Le forum officiel du Tutorat Niçois

[Kapu]

Salut, petite question du jour. Gilson nous précise que l'arrivée d'un liguant va provoquer l'homodimérisation des récepteurs tyrosine kinase. Et un peu plus loin (p5), dans le cas de la voie des phosphoinosotides, il y a dimérisation des récepteurs. Et est-ce que quelqu'un sais si la différence est importante pour un qcm de gilson par exemple il conterai faux un qcm: 'concernant les recepteurs RTK, il y a dimérisation du recepteur lors de la fixation à un liguant' ??


question bonus qu'a rien à voir avec les RTK, dans le DM, question 97, je n'arrive pas à voir pourquoi c'est faux? En quoi les facteurs SWI/SNF ne permettent pas de rendre accessibles les sites de fixation des insulateurs?

[Margaux]

Hello,

Homodimérisation = assemblage de deux récepteurs identiques.
Contrairement à l'hétérotrimérisation des protéines G = assemblage de trois sous-unités différentes.

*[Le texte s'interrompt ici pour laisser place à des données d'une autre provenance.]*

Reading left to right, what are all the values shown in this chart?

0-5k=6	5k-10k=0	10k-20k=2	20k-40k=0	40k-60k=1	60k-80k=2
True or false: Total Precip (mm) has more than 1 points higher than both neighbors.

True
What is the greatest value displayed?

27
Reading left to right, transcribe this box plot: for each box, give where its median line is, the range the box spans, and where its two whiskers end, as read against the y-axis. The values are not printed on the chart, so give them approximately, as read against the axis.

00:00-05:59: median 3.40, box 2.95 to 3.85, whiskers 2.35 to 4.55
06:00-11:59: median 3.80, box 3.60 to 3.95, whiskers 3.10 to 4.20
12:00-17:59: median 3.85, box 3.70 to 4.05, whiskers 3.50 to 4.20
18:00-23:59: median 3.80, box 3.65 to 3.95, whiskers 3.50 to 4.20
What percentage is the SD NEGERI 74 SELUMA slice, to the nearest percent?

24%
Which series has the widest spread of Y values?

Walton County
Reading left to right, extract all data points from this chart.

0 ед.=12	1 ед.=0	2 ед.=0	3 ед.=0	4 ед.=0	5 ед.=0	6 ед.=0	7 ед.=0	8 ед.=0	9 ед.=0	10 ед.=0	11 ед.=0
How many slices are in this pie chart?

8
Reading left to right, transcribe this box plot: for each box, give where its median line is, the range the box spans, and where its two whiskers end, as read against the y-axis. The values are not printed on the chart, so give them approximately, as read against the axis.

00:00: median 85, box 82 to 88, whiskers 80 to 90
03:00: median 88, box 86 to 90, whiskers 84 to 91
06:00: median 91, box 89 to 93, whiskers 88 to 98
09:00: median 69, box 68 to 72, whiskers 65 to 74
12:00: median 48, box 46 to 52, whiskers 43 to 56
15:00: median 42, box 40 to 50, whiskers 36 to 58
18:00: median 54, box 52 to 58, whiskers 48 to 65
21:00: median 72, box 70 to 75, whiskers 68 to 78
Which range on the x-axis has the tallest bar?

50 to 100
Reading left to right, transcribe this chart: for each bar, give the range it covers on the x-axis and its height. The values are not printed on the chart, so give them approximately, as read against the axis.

Donc on peut dire que la fixation d'un ligand provoque une dimérisation d'un RTK, on n'a juste pas précisé si l'autre récepteur avec lequel il s'associe est identique (homodimérisation) ou différent (hétérodimérisation).

Pour le DM, les insulateurs sont des séquences d'ADN, ils ne se fixent donc pas à l'ADN.
Par contre, SWI/SNF permet de libérer les sites de fixation de protéines comme les facteurs de transcription (activés par les MAP-kinases après activation des RTK par exemple).

[Kapu]

Merci beaucoup
Par contre du coup je n'arrive pas bien à comprendre comment ça marche un insulateur, comment une séquence d'ADN sans rien (même pas une petite protéine) peut bloquer l'action d'un enhancer ou silencer?